In this paper we have completed an independent search showing the nonexistence of ovals in a projective plane of order ten. This was accomplished using a reduction to the Boolean satisfiability problem along with a SAT solver to show the resulting SAT instances are unsatisfiable. However, in order to make the amount of computation feasible it was necessary to use a symmetry breaking method. We used a “programmatic” SAT solver coupled with the symbolic computation library nauty [34] in order to learn symmetry breaking clauses on-the-fly during the search.

Our implementation uses the SAT+CAS interface as developed by the MathCheck project [40]. We are currently working on using MathCheck to verify more of the searches that were necessary in order to show the nonexistence of projective planes of order ten [3]. To date, we have verified the searches of MacWilliams et al. [32], Carter [9], and Lam et al. [29] that show that the rowspace of a projective plane of order ten does not contain vectors of weight 15 or 16. A consequence of these searches is that the weight enumerator of the error-correcting code generated by a projective plane of order ten can be specified exactly [32].

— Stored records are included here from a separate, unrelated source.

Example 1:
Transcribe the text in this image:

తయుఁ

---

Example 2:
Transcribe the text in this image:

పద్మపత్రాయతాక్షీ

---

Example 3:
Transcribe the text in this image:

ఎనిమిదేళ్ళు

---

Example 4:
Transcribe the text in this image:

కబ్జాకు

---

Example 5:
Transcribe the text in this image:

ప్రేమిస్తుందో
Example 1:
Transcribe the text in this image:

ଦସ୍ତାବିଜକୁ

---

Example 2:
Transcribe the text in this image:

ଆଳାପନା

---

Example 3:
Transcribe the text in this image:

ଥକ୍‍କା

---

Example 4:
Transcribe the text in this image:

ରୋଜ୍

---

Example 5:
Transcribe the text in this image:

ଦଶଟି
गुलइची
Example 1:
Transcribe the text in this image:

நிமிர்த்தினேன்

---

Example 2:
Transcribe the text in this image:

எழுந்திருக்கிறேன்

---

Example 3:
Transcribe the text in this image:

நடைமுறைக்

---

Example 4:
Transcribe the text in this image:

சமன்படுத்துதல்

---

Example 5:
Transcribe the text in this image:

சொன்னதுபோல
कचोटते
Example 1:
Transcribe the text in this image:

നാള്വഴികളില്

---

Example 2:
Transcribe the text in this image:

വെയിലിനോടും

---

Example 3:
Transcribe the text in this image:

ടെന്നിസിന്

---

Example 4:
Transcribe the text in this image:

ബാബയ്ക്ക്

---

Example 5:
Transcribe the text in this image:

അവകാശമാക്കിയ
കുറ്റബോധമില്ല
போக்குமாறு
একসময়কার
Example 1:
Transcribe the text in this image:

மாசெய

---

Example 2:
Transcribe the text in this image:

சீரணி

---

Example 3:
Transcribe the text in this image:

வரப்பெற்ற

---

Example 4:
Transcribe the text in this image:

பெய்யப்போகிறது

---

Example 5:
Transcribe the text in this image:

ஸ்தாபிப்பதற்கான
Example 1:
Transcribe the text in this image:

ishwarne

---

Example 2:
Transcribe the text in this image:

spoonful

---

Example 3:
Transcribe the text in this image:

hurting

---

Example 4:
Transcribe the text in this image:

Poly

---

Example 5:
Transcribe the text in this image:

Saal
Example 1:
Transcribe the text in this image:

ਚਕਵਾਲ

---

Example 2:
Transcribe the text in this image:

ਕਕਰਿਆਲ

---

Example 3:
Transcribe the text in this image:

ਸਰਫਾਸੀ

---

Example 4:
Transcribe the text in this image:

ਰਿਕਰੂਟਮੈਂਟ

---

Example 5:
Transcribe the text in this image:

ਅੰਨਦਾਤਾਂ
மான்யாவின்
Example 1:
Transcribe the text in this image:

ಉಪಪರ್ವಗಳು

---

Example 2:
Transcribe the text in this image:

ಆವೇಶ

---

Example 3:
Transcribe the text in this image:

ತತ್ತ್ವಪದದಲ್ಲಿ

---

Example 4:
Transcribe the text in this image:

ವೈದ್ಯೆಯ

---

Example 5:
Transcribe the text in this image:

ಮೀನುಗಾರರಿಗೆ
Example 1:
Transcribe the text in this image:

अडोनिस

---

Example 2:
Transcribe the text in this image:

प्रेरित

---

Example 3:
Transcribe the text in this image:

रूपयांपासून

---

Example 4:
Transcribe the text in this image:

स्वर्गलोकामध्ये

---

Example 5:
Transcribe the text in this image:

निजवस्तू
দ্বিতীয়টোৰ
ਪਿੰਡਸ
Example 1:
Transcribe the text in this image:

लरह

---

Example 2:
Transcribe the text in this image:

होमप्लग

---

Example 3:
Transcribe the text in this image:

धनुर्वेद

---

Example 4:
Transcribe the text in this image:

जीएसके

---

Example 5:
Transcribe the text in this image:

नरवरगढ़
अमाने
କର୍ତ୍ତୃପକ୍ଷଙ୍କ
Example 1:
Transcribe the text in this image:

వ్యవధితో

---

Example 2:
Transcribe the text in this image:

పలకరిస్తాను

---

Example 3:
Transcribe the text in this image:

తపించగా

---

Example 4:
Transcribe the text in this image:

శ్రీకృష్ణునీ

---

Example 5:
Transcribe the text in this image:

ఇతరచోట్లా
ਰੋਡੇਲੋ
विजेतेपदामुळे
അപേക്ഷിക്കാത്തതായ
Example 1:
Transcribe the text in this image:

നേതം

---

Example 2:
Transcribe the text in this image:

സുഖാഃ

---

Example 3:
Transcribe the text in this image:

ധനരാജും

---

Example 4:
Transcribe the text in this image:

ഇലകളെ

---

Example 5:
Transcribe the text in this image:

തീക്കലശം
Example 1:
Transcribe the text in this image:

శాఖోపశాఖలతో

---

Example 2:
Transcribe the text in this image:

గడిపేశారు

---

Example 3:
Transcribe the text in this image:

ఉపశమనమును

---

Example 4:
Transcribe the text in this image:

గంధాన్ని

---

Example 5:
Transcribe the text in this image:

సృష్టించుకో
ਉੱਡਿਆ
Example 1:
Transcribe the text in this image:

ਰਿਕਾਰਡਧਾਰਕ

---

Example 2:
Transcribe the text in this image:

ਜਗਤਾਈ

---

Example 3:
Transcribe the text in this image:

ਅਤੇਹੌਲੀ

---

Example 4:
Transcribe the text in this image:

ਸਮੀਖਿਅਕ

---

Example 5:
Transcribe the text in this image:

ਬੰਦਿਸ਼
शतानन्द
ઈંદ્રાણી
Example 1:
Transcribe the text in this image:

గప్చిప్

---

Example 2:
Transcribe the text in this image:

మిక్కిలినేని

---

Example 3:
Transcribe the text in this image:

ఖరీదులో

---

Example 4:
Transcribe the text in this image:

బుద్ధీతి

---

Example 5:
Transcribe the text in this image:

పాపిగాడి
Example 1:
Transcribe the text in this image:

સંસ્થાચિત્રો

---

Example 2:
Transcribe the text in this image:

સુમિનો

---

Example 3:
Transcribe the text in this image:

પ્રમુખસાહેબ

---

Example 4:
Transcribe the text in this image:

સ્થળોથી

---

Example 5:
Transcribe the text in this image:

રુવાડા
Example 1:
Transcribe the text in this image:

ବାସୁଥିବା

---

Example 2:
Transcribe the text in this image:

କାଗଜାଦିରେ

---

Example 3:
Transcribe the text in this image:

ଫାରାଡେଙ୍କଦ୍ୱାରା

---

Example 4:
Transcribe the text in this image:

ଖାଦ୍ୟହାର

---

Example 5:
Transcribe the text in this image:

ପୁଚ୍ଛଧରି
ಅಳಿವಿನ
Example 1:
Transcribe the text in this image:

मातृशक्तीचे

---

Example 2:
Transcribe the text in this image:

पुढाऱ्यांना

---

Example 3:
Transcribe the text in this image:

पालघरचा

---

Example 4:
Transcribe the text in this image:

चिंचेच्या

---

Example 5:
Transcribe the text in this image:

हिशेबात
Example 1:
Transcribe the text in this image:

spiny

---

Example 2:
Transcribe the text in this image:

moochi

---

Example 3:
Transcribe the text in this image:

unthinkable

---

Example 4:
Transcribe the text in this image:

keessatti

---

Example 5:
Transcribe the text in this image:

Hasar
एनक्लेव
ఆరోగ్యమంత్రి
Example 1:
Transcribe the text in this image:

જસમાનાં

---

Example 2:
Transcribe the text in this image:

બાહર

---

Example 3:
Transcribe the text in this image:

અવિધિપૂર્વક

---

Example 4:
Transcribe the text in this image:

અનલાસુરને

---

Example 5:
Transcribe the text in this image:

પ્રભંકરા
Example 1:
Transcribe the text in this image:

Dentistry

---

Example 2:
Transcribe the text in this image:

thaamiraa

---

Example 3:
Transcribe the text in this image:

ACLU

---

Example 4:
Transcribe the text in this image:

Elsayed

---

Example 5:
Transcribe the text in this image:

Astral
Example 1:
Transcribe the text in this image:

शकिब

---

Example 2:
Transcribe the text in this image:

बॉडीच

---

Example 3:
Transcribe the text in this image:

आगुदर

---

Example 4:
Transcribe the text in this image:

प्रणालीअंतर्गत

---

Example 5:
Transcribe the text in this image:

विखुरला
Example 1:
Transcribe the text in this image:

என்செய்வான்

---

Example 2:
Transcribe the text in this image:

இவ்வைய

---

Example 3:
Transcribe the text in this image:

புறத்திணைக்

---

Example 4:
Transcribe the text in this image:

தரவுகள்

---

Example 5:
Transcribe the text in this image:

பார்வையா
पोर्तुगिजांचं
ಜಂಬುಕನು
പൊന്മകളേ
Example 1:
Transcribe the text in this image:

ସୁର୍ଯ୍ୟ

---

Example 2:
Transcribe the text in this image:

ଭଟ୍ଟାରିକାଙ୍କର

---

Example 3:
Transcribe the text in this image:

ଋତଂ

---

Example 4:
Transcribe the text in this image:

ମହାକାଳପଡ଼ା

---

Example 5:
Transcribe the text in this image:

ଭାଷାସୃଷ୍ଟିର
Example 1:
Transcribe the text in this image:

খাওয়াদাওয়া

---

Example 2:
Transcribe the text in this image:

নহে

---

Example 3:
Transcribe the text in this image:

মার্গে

In particular, the rowspace of a projective plane of order ten must contain exactly 24,675 vectors of weight 19. The search for such vectors is the only case that remains in order to provide a complete SAT-based independent verification of the nonexistence of projective planes of order ten. We are currently exploring the feasibility of this and believe MathCheck will be useful in this case as well. The same basic encoding can be used but it seems necessary to tailor the symmetry breaking method and the structure of the search. This will be the subject of future research.